**任务要求:**
(1) 在关于轮廓外区域像素置0的网页里，根据最小外接矩形，要通过仿射变换得到什么样的矩形？
(2) 请从关于轮廓外区域像素置0的网页最后一行之后接着往下写。

1、轮廓之外的区域像素置0
根据最小外接矩形,仿射变换至无偏转矩形。外接矩形结构体导出顶点是按顺时针结构排列的,但是起点不定。
int SetExcludeRectZero(Mat & gray, RotatedRect rect)
{
Point2f vertex1[4], vertex2[4]; //定义外接矩形的4个顶点
//定点的排序为逆时针
rect.points(vertex1);
rect.points(vertex2);
int width = rect.size.width;
int height = rect.size.height;
Point2f certer = rect.center;
//修正vertex2,使其无倾斜
for (int k = 0; k < 4; k++)
{
int index1 = k;
int index2 = (k + 1) % 4;
if (vertex2[index1].x < rect.center.x && vertex2[index2].x < rect.center.x)

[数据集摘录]
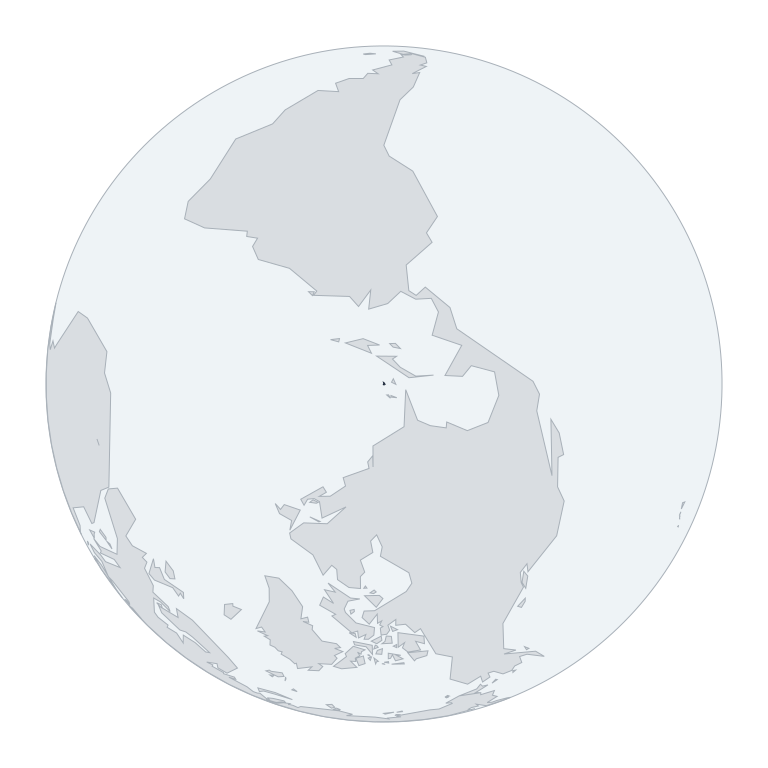 South Eleuthera highlighted on a globe, orthographic projection, rotated 188°
{"feature_id": "BHS-5029", "entity_name": "South Eleuthera", "entity_type": "District", "adm_level": 1, "iso_a3": "BHS", "parent_name": "The Bahamas", "parent_adm1": "", "projection": "orthographic", "projection_center": [-76.202, 24.817], "detail": "fine", "context": "on_globe", "style": "filled", "palette": "slate", "viewbox_px": 768, "rotation_deg": 188, "n_neighbors": 0, "source": "natural_earth", "source_scale": "10m", "svg_char_len": 9733}
<svg xmlns="http://www.w3.org/2000/svg" viewBox="0 0 768 768"><g transform="rotate(188 384 384)"><circle cx="384" cy="384" r="338" fill="#eef3f6" stroke="#a8b0b8"/><path d="M372.4,479.9L364.5,476.2L356.6,485.7L329.3,468.9L319.6,448.8L236.8,407.4L228.6,395.6L229.0,378.7L204.9,316.6L213.8,372.3L203.7,359.9L196.3,339.1L201.4,335.6L197.8,306.3L189.3,293.2L191.9,257.7L215.3,218.1L217.4,225.9L222.8,216.4L220.5,206.4L217.6,202.3L232.9,163.4L228.6,138.6L216.3,138.9L227.6,133.3L196.7,140.5L187.4,136.6L204.8,136.3L211.8,133.0L208.8,127.4L215.3,123.0L217.7,118.1L225.8,113.5L235.3,114.8L240.7,112.2L238.3,108.6L244.9,102.6L247.6,108.1L259.4,98.4L277.5,101.0L278.3,123.2L295.1,124.1L313.8,146.8L318.9,142.1L329.2,149.1L338.8,146.7L339.5,152.5L346.6,145.7L344.1,140.9L346.4,136.6L351.9,135.0L353.7,141.8L351.3,143.6L354.7,144.8L353.3,149.1L357.1,146.1L358.7,155.2L365.2,144.1L373.2,149.7L372.1,156.4L361.7,158.2L333.1,181.6L328.7,190.6L333.1,200.6L363.6,212.9L363.1,222.5L370.3,233.6L375.4,226.6L371.6,215.6L382.9,206.3L376.9,195.0L380.6,190.0L378.8,178.2L390.4,177.6L402.8,183.8L405.0,193.8L410.5,197.2L417.7,186.2L430.6,204.9L454.6,217.7L456.7,223.3L444.2,235.3L420.8,237.7L404.5,257.0L426.7,242.6L431.5,258.5L437.2,260.8L443.6,259.3L446.3,252.8L450.4,258.3L430.1,273.7L426.0,268.8L432.5,263.7L421.6,265.4L407.9,277.6L411.4,285.6L387.1,298.3L389.3,304.6L385.2,311.4L383.3,300.3L386.3,321.1L358.2,344.5L361.7,381.4L345.7,352.8L332.4,349.2L316.3,349.2L316.6,355.1L295.0,349.4L275.6,360.4L268.7,388.7L276.2,411.4L300.1,414.3L307.3,402.5L324.8,400.9L312.4,433.1L343.1,439.0L340.1,462.9L349.1,475.4L364.4,472.4L380.3,478.1L391.5,464.2L409.6,456.0L410.2,475.3L420.0,457.2L430.3,465.9L466.1,462.0L463.5,466.7L493.7,485.4L525.8,489.8L533.3,501.9L529.5,510.8L540.5,511.0L540.6,516.3L583.4,513.6L604.5,519.8L603.3,537.6L584.5,562.9L564.9,606.0L530.5,626.1L520.0,641.7L490.2,665.5L469.6,667.2L473.8,675.1L461.0,681.7L447.1,683.6L443.3,689.4L433.0,690.4L438.9,693.4L420.6,701.1L424.0,705.6L410.3,710.5L412.9,712.6L408.3,712.8L403.0,713.8L402.1,715.0L388.5,713.3L386.3,708.0L392.4,704.9L386.3,704.4L399.2,695.3L392.0,697.4L396.3,682.2L407.7,667.7L417.4,620.4L410.6,610.4L385.1,598.8L354.4,557.3L363.0,539.6L356.1,531.0L378.6,504.9L372.4,479.9ZM69.7,309.1L72.2,301.6L71.8,308.0L69.7,309.1ZM73.0,296.1L72.2,298.8L72.7,296.3L73.0,296.1ZM72.8,293.6L72.9,295.4L72.5,294.0L72.8,293.6ZM72.3,291.1L72.7,292.1L72.5,292.3L72.3,291.1ZM360.1,393.7L395.2,410.6L375.4,413.2L379.1,409.9L370.2,402.8L353.6,396.2L336.2,399.7L360.1,393.7ZM72.6,285.1L72.8,283.4L73.4,283.7L72.6,285.1ZM375.5,373.6L369.4,372.2L375.3,372.0L375.5,373.6ZM215.2,201.4L219.7,206.8L219.5,218.0L214.9,213.8L215.2,201.4ZM216.8,181.9L220.7,182.5L214.3,191.6L214.0,188.4L216.8,181.9ZM205.9,140.7L208.3,143.5L203.7,142.4L205.9,140.7ZM216.5,118.2L213.8,119.0L216.2,116.3L216.5,118.2ZM372.5,179.5L375.6,178.9L374.3,181.4L372.5,179.5ZM368.8,175.2L365.1,178.6L362.8,177.0L365.1,175.0L368.8,175.2ZM230.7,107.0L235.4,102.8L232.3,107.2L230.7,107.0ZM373.8,171.6L359.2,174.0L355.2,171.4L360.6,161.8L373.8,171.6ZM239.2,100.5L250.4,91.1L245.2,91.8L266.2,85.6L249.7,95.0L246.7,100.1L244.4,98.5L239.2,100.5ZM341.0,140.2L343.9,145.1L336.4,142.6L341.0,140.2ZM335.6,139.7L309.4,139.9L307.8,132.5L316.9,133.6L310.8,125.7L323.0,121.9L329.0,125.3L327.6,130.8L333.3,125.3L335.6,139.7ZM276.0,84.1L280.1,82.4L277.6,84.5L276.0,84.1ZM346.7,134.7L341.6,135.1L339.8,128.5L349.9,126.5L347.2,129.2L346.7,134.7ZM303.3,125.9L303.8,121.0L313.7,116.4L315.3,114.1L323.1,121.2L303.3,125.9ZM350.4,129.9L355.0,125.8L360.8,127.6L351.7,133.9L350.4,129.9ZM335.2,127.8L334.8,124.7L338.3,125.7L335.2,127.8ZM383.9,132.8L377.8,132.9L376.3,129.3L383.9,132.8ZM356.3,124.2L354.3,123.6L353.1,122.4L357.2,120.2L356.3,124.2ZM329.6,117.7L333.6,117.0L326.9,114.5L334.1,111.5L338.0,117.0L339.3,113.3L341.5,112.5L342.3,118.0L329.6,117.7ZM357.7,114.5L365.1,121.3L376.8,121.6L378.4,124.7L359.3,123.6L357.7,114.5ZM348.6,116.0L354.5,115.6L353.5,119.2L348.7,121.7L348.6,116.0ZM337.5,107.6L325.5,110.8L325.0,109.6L337.5,107.6ZM361.3,113.8L359.4,112.2L362.2,113.4L361.3,113.8ZM345.1,108.5L340.9,109.7L340.5,108.3L345.1,108.5ZM359.1,108.4L361.5,110.4L358.4,112.0L359.1,108.4ZM352.8,107.8L353.3,105.6L355.8,111.3L351.0,108.6L352.8,107.8ZM345.4,107.0L343.8,106.5L347.2,106.7L345.4,107.0ZM369.7,101.6L373.6,108.5L366.6,111.8L363.8,104.5L369.7,101.6ZM410.7,716.4L389.5,714.1L401.6,715.3L411.0,713.1L421.8,714.7L410.7,716.4ZM438.0,709.8L448.3,707.6L450.5,707.9L443.9,709.6L438.0,709.8ZM638.3,161.4L647.2,173.7L638.8,165.6L620.3,143.1L613.3,135.8L638.3,161.4ZM604.0,127.5L603.2,127.4L591.3,117.6L601.8,127.0L604.3,128.3L610.9,134.7L609.1,134.0L605.0,130.2L606.2,132.8L625.6,151.4L630.1,154.9L638.8,169.2L647.3,176.7L652.8,184.7L640.7,175.2L635.0,169.3L619.8,165.5L626.7,172.7L641.4,177.3L640.8,179.3L650.1,190.7L642.6,183.6L624.7,178.2L626.5,193.8L644.6,232.1L642.4,241.7L633.4,243.8L611.1,215.5L618.5,197.6L610.7,188.8L595.7,183.2L599.2,178.7L594.0,174.6L595.5,168.2L584.4,152.2L583.9,145.7L566.7,133.5L564.1,128.9L575.0,137.1L582.3,140.0L579.6,126.1L575.3,121.6L564.3,115.2L564.9,112.9L554.7,108.5L546.8,99.6L547.8,107.4L535.0,101.6L523.3,93.8L519.3,93.7L538.3,106.7L545.8,110.9L551.9,112.0L572.3,126.5L576.1,132.9L555.4,124.1L558.3,132.7L540.9,123.5L500.1,91.5L489.6,82.3L499.2,75.8L509.0,79.8L510.4,83.8L520.9,84.0L514.4,82.0L514.9,80.6L502.8,75.9L502.5,74.8L491.3,72.9L489.7,70.9L496.8,72.1L477.5,65.1L470.7,61.2L466.4,60.3L463.8,60.5L456.8,56.2L454.0,55.8L455.2,57.0L450.3,57.2L438.9,56.3L437.1,54.8L441.0,54.9L446.4,53.7L457.0,55.1L455.1,54.5L445.5,53.0L438.9,54.4L432.6,54.4L434.3,53.1L433.2,53.5L429.5,53.1L424.2,51.6L421.6,53.0L383.3,54.1L369.2,52.5L375.0,50.4L346.4,52.9L332.7,53.0L333.8,53.7L320.8,56.8L324.9,56.7L324.5,57.4L293.1,67.7L284.3,69.8L272.0,77.1L272.6,77.8L278.4,76.5L266.2,85.6L245.2,91.8L245.0,89.8L232.0,95.8L233.3,90.9L228.5,90.4L237.5,82.9L232.8,83.9L228.2,86.3L218.5,90.3L215.0,91.4L220.6,88.2L237.8,79.7L248.2,79.8L245.7,78.3L252.3,75.8L255.1,73.7L252.8,73.5L248.8,75.2L273.8,64.6L297.8,57.3L322.3,51.8L347.2,48.1L372.3,46.3L397.4,46.3L422.4,48.3L447.3,52.1L471.7,57.7L495.8,65.1L519.1,74.3L541.8,85.2L563.5,97.7L584.3,111.9L604.0,127.5ZM720.1,418.8L720.6,402.3L720.6,377.4L719.3,371.5L717.8,380.6L715.3,373.7L713.6,377.7L696.9,413.2L686.8,408.0L662.9,377.5L662.3,356.0L653.4,337.0L642.1,243.6L649.6,239.2L651.9,206.4L653.9,205.2L664.3,220.6L674.6,218.1L665.3,201.6L664.0,194.9L662.6,192.8L675.4,212.9L686.7,233.8L696.5,255.5L704.8,277.8L711.5,300.7L716.5,323.9L719.9,347.5L721.7,371.2L721.7,395.0L720.1,418.8ZM657.5,283.5L660.6,289.6L657.5,283.5ZM467.2,461.6L471.6,464.9L465.9,465.6L467.2,461.6ZM372.7,421.4L380.1,421.8L384.0,424.8L378.4,425.8L372.7,421.4ZM434.7,419.4L443.1,420.5L434.4,422.8L434.7,419.4ZM400.7,412.7L427.9,419.3L411.0,426.0L393.8,422.0L405.6,419.9L400.7,412.7ZM372.2,385.3L376.8,386.8L375.5,390.5L372.2,385.3ZM379.8,373.5L378.0,373.9L375.7,370.8L379.8,373.5ZM432.7,257.6L434.4,256.5L441.1,256.5L438.1,259.4L432.7,257.6ZM469.4,241.1L475.1,250.5L469.0,245.4L466.0,250.7L449.4,247.5L456.9,226.1L456.5,236.0L469.4,241.1ZM429.3,238.4L439.0,242.1L428.1,239.0L429.3,238.4ZM563.9,161.9L568.8,161.5L574.6,167.4L575.2,178.2L566.7,169.6L563.9,161.9ZM574.3,159.9L553.6,149.7L552.4,143.4L556.6,148.5L557.9,145.4L564.9,152.9L584.0,157.9L590.4,163.6L588.0,178.9L585.3,170.4L580.7,170.9L574.3,159.9ZM502.7,143.0L493.8,140.8L502.8,129.7L510.2,133.2L511.2,143.5L503.2,145.5L502.7,143.0ZM386.2,155.1L382.2,156.6L381.7,154.5L384.7,151.5L386.2,155.1ZM381.2,133.1L403.3,147.0L399.8,149.2L416.9,156.0L414.4,164.6L403.4,159.7L414.3,172.0L403.3,171.1L411.7,179.1L387.4,167.4L378.0,167.8L389.5,163.9L392.1,155.7L390.4,152.4L378.5,143.5L359.5,141.5L359.1,133.9L363.8,129.1L368.2,128.5L367.1,133.4L373.9,129.0L375.7,135.7L381.2,133.1ZM419.2,90.0L416.0,93.9L430.0,90.2L431.9,95.3L433.4,94.5L439.0,98.4L448.3,102.2L447.6,104.6L451.6,105.1L455.4,108.1L460.6,109.7L461.1,114.9L467.5,117.6L464.2,118.6L475.0,121.9L467.2,121.9L471.4,126.3L476.7,124.0L467.3,152.4L469.3,165.8L475.3,177.5L461.1,177.1L446.4,166.5L433.6,152.2L433.6,139.9L427.2,142.5L425.3,137.6L431.2,137.6L421.0,134.7L421.0,130.8L409.6,120.8L394.9,120.2L390.4,116.9L396.1,115.3L387.5,113.3L395.3,108.2L392.3,105.9L396.8,99.1L409.7,98.0L405.3,95.7L408.6,91.0L419.2,90.0ZM371.4,99.6L386.3,96.1L394.7,97.4L383.2,108.9L384.9,111.6L377.9,120.0L365.8,118.1L369.0,115.8L369.2,113.2L372.9,114.8L370.1,111.6L374.3,108.5L373.3,105.3L378.5,104.9L371.4,99.6ZM649.8,197.0L650.2,195.1L649.3,190.8L655.1,198.5L649.8,197.0ZM638.0,193.5L637.4,190.5L645.3,198.2L644.8,200.6L638.0,193.5ZM630.4,182.8L636.7,189.7L633.1,187.4L630.4,182.8ZM573.8,134.4L572.4,131.4L574.8,132.4L578.7,135.8L573.8,134.4ZM461.0,83.5L457.8,84.7L455.8,83.8L444.6,83.8L442.3,80.5L448.1,79.3L461.0,83.5ZM646.5,171.2L646.2,170.9L644.3,168.5L644.2,168.4L646.5,171.2ZM654.3,185.2L654.4,183.2L655.9,187.3L654.3,185.2ZM456.6,80.0L452.3,80.2L453.8,78.5L456.6,80.0ZM440.0,78.3L440.7,76.1L440.7,80.2L440.0,78.3ZM430.8,58.7L449.0,61.7L460.5,63.2L464.6,62.1L466.6,65.5L448.8,63.3L430.8,58.7ZM389.4,54.5L385.9,56.4L382.2,55.5L382.5,54.9L389.4,54.5ZM390.9,55.7L396.4,58.4L391.0,59.5L387.8,57.0L390.9,55.7ZM427.2,67.3L432.7,68.3L431.3,69.5L427.2,67.3ZM278.3,81.9L280.0,82.4L276.3,83.2L278.3,81.9ZM327.1,57.3L325.8,58.4L321.5,58.9L327.1,57.3ZM320.1,62.1L325.8,60.7L320.5,62.7L320.1,62.1ZM338.5,57.8L328.4,60.4L337.0,57.2L338.5,57.8Z" fill="#d9dde1" stroke="#a8b0b8" stroke-width="1"/><path d="M384.3,383.0L384.2,383.1L384.3,383.2L384.3,383.4L384.3,383.5L384.3,383.8L384.2,384.1L384.1,384.6L384.1,384.8L384.2,385.0L384.0,384.9L383.9,384.7L383.8,384.4L383.7,384.3L383.5,384.2L383.4,384.1L383.9,384.0L384.0,384.0L384.0,383.9L384.1,383.7L383.9,383.7L384.0,383.5L384.0,383.2L384.3,383.0Z" fill="#64748b" stroke="#1e293b" stroke-width="1.5"/></g></svg>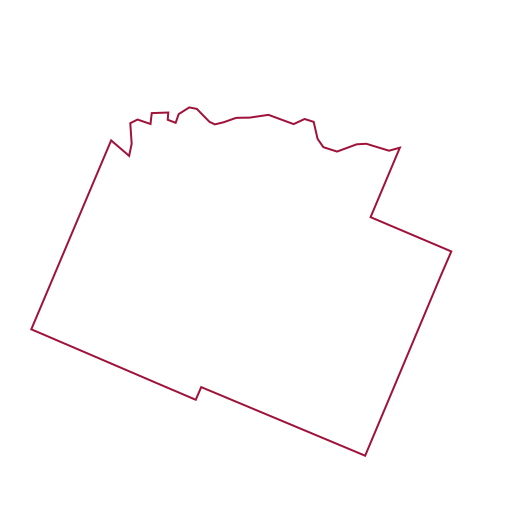 the district of Burleigh, North Dakota, United States of America, rotated 113°
{"feature_id": "52423323B75133574344854", "entity_name": "Burleigh", "entity_type": "district", "adm_level": 2, "iso_a3": "USA", "parent_name": "United States of America", "parent_adm1": "North Dakota", "projection": "orthographic", "projection_center": [-100.714, 46.981], "detail": "fine", "context": "isolated", "style": "outline", "palette": "rose", "viewbox_px": 512, "rotation_deg": 113, "n_neighbors": 0, "source": "geoboundaries", "source_scale": "gbopen_adm2", "svg_char_len": 630}
<svg xmlns="http://www.w3.org/2000/svg" viewBox="0 0 512 512"><g transform="rotate(113 256 256)"><path d="M397.2,77.5L202.0,78.2L175.5,78.0L175.5,165.7L100.1,165.9L107.1,174.7L109.6,198.3L113.8,206.9L128.2,222.2L129.5,236.5L124.1,245.1L110.0,255.3L110.9,264.8L119.9,272.9L121.2,299.7L131.1,315.9L136.0,327.0L137.0,328.7L145.6,338.1L150.9,345.3L150.7,351.2L143.7,368.0L145.3,375.5L155.6,382.6L164.8,382.0L165.1,390.5L158.2,392.8L165.2,407.8L175.7,404.7L176.7,418.4L182.9,423.6L201.3,414.3L213.4,411.9L206.2,434.5L411.3,434.2L411.8,300.1L411.9,255.3L398.1,255.2L397.2,77.5Z" fill="none" stroke="#9f1239" stroke-width="2"/></g></svg>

**参考答案:**
(1) 无偏转矩形。

(2)
{
//坐标逆时针排序
vertex2[index1].x = certer.x - width / 2;
vertex2[index1].y = certer.y + height / 2;
vertex2[index2].x = certer.x - width / 2;
vertex2[index2].y = certer.y - height / 2;
index1 = (k + 2) % 4;
index2 = (k + 3) % 4;
vertex2[index1].x = certer.x + width / 2;
vertex2[index1].y = certer.y - height / 2;
vertex2[index2].x = certer.x + width / 2;
vertex2[index2].y = certer.y + height / 2;
break;
}
}
/// 求得仿射变换
Mat warp_dst = gray.clone();
Mat warp_mat = getAffineTransform(vertex1, vertex2);
/// 对源图像应用上面求得的仿射变换
warpAffine(gray, warp_dst, warp_mat, warp_dst.size());
Rect lcdrect(certer.x - width / 2, certer.y - height / 2 - 10, width, height + 30);
Mat lcd = warp_dst(lcdrect).clone();
warp_dst = 0;
lcd.copyTo(warp_dst(lcdrect));
warp_mat = getAffineTransform(vertex2, vertex1);
warpAffine(warp_dst, gray, warp_mat, warp_dst.size());
return 0;
}
2、轮廓匹配
无法跟普通模板匹配一样定位最佳点,轮廓列表逐个匹配找到最匹配的轮廓索引
//CURZR 轮廓匹配找到最佳值
int FindSimilarContours(Mat & img, vector<Point> srccontours, vector<vector<Point>> contourslist, vector<Point>& dstcontours)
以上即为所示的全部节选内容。